Javascript ES6 - 280 bytes

Minified

r=x=>~~(x*1.618);g=(y,x)=>y(x)?g(y,x+1):x;s=A=>A?[A[1],A[0]]:A;f=(a,b)=>j([a,b])||j([a,b],1);j=(A,F)=>l(A,F)||s(l(s(A),F));l=(A,F)=>([a,b]=A,c=(F&&a+b>=r(b)&&(e=g(x=>a+b-2*x-r(b-x),0))?[a-e,b-e]:(e=g(x=>r(a+x)-2*a-x,0))+a<b?[a,a+e]:(e=r(b)-b)<a?[e,b]:0),c&&r(c[1]-c[0])==c[0]?c:0)

Expanded

r = x => ~~(x*1.618);
g = (y,x) => y(x) ? g(y,x+1) : x;
s = A =>A ? [A[1],A[0]] : A;
f = (a,b) => j([a,b]) || j([a,b],1);
j = (A,F) => l(A,F) || s(l(s(A),F));
l = (A,F) => (
    [a,b] = A,
    c = (
        F && a+b >= r(b) && (e = g( x => a+b - 2*x - r(b - x), 0 )) ? [a-e,b-e] :
        (e = g( x => r(a+x) - 2*a - x, 0)) + a < b ? [a,a+e] :
        (e = r(b) - b) < a ? [e,b] : 0
    ),
    c && r(c[1] - c[0]) == c[0] ? c : 0
);

Nice and quick algorithm. Runs in O(n), but would run in constant time if not for a byte-saving loop. The loop is implemented as a recursive incrementer, hence the script will eventually fail with a recursion error for n in the hundreds or thousands. Uses the same Beatty sequence property that Mr. Taylor mentions, but rather than computing the sequence, it simply steps up to the correct term(s).
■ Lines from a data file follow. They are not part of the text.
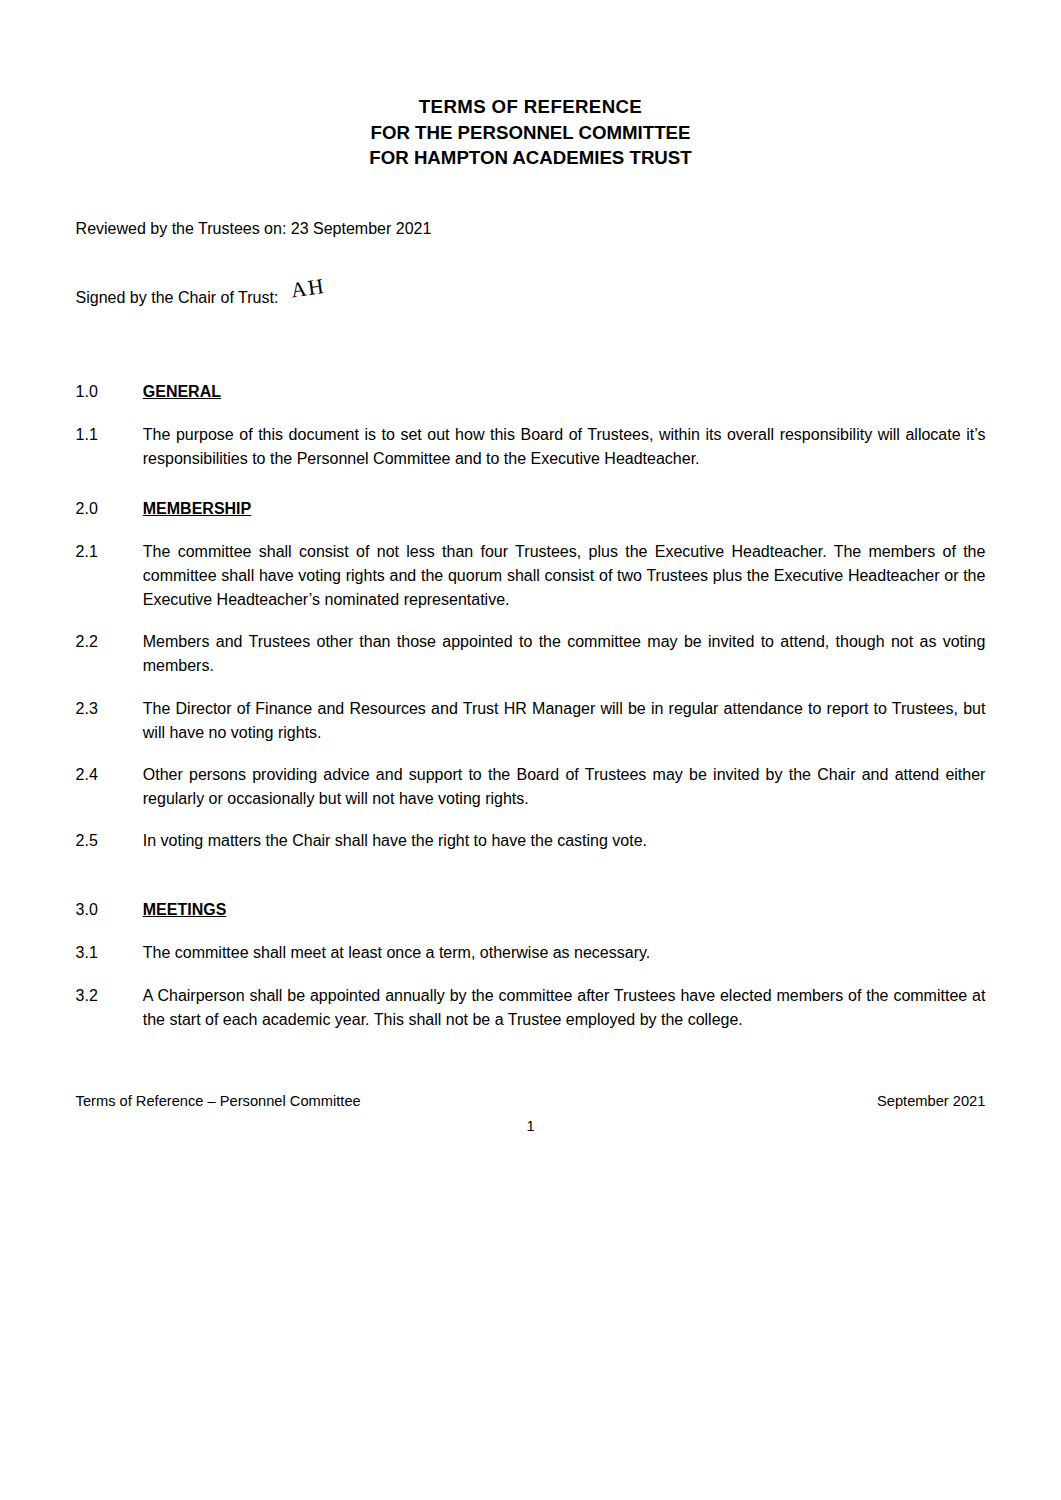TERMS OF REFERENCE FOR THE PERSONNEL COMMITTEE FOR HAMPTON ACADEMIES TRUST
Reviewed by the Trustees on: 23 September 2021
Signed by the Chair of Trust: A H  
1.0
GENERAL
1.1
The purpose of this document is to set out how this Board of Trustees, within its overall responsibility will allocate it’s responsibilities to the Personnel Committee and to the Executive Headteacher.
2.0
MEMBERSHIP
2.1
The committee shall consist of not less than four Trustees, plus the Executive Headteacher. The members of the committee shall have voting rights and the quorum shall consist of two Trustees plus the Executive Headteacher or the Executive Headteacher’s nominated representative.
2.2
Members and Trustees other than those appointed to the committee may be invited to attend, though not as voting members.
2.3
The Director of Finance and Resources and Trust HR Manager will be in regular attendance to report to Trustees, but will have no voting rights.
2.4
Other persons providing advice and support to the Board of Trustees may be invited by the Chair and attend either regularly or occasionally but will not have voting rights.
2.5
In voting matters the Chair shall have the right to have the casting vote.
3.0
MEETINGS
3.1
The committee shall meet at least once a term, otherwise as necessary.
3.2
A Chairperson shall be appointed annually by the committee after Trustees have elected members of the committee at the start of each academic year. This shall not be a Trustee employed by the college.
Terms of Reference – Personnel Committee September 2021
1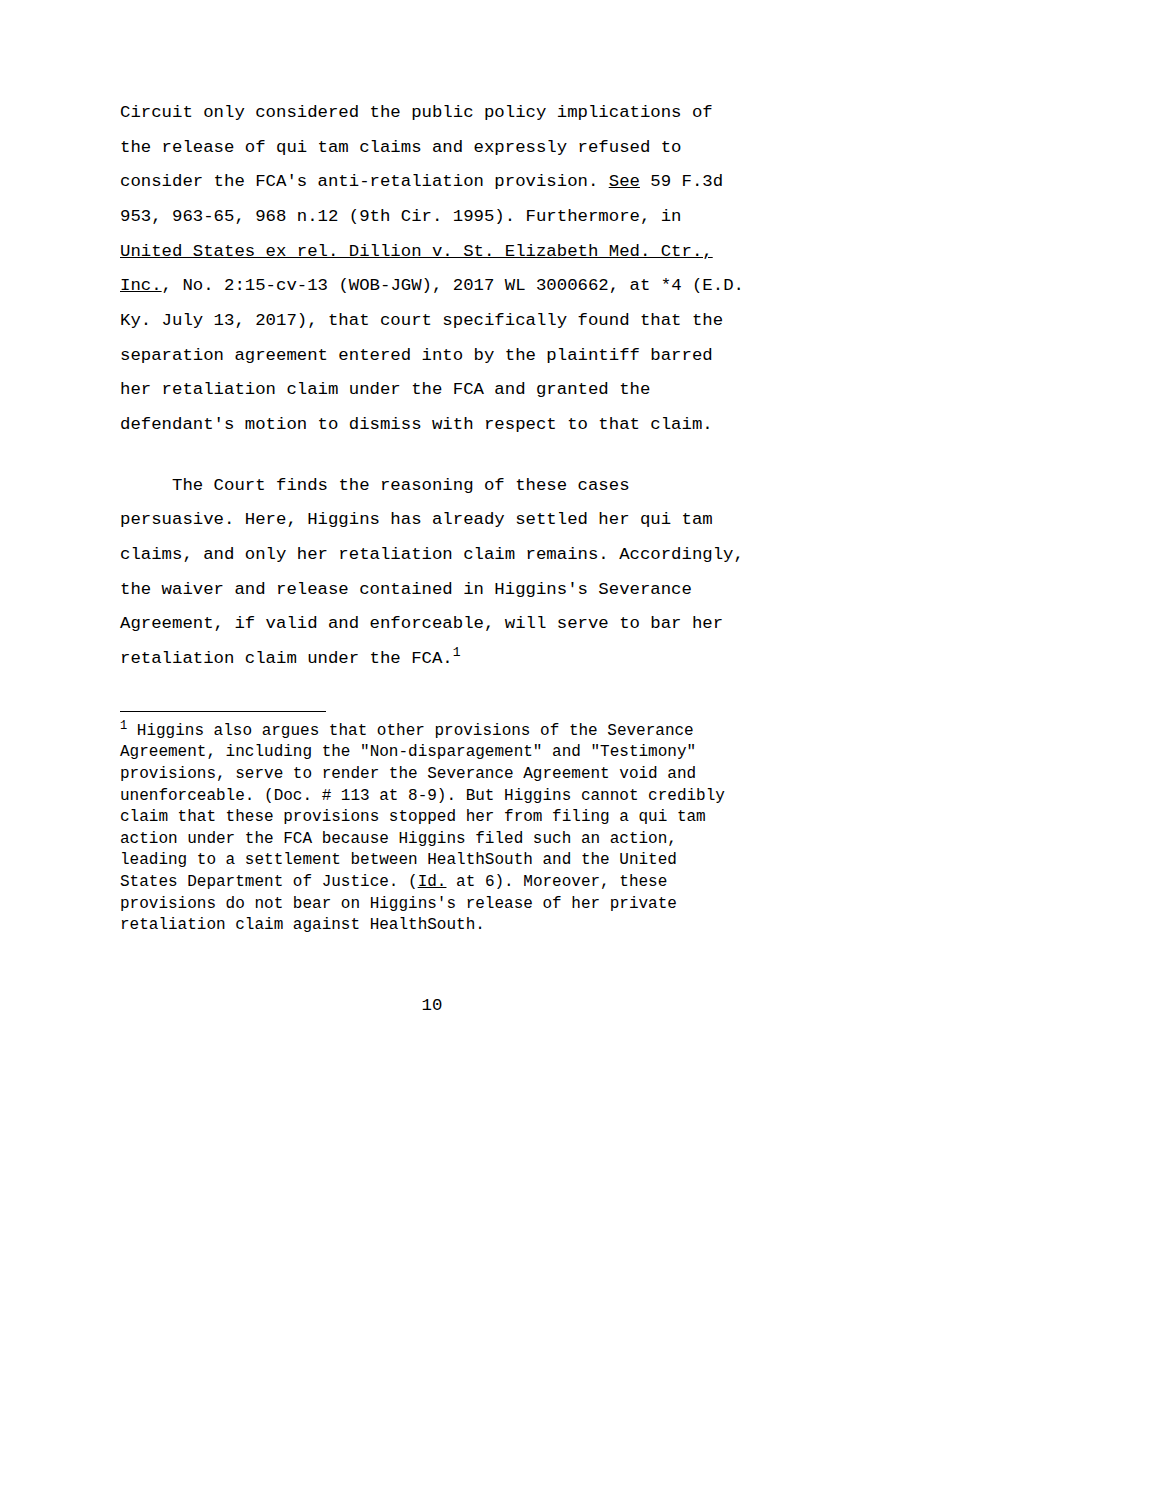Circuit only considered the public policy implications of the release of qui tam claims and expressly refused to consider the FCA's anti-retaliation provision. See 59 F.3d 953, 963-65, 968 n.12 (9th Cir. 1995). Furthermore, in United States ex rel. Dillion v. St. Elizabeth Med. Ctr., Inc., No. 2:15-cv-13 (WOB-JGW), 2017 WL 3000662, at *4 (E.D. Ky. July 13, 2017), that court specifically found that the separation agreement entered into by the plaintiff barred her retaliation claim under the FCA and granted the defendant's motion to dismiss with respect to that claim.
The Court finds the reasoning of these cases persuasive. Here, Higgins has already settled her qui tam claims, and only her retaliation claim remains. Accordingly, the waiver and release contained in Higgins's Severance Agreement, if valid and enforceable, will serve to bar her retaliation claim under the FCA.1
1 Higgins also argues that other provisions of the Severance Agreement, including the "Non-disparagement" and "Testimony" provisions, serve to render the Severance Agreement void and unenforceable. (Doc. # 113 at 8-9). But Higgins cannot credibly claim that these provisions stopped her from filing a qui tam action under the FCA because Higgins filed such an action, leading to a settlement between HealthSouth and the United States Department of Justice. (Id. at 6). Moreover, these provisions do not bear on Higgins's release of her private retaliation claim against HealthSouth.
10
Runs properly on all of the test inputs and many dozens besides that I tested.

The function to invoke is f. It returns an array on success and a 0 upon giving up.

Perl 5 - 109 (with 2 flags)

#!perl -pl
for$a(@v=0..99){for$b(@v){$c=$a;$d=$b;${$:="$a $b"}||
map{$$_||=$:for++$c.$".++$d,"$a $d","$c $b"}@v}}$_=$$_

Usage:

$ perl wyt.pl <<<'3 5'

$ perl wyt.pl <<<'4 5'
1 2

Simply calculates solution for each possible input then just does a single lookup.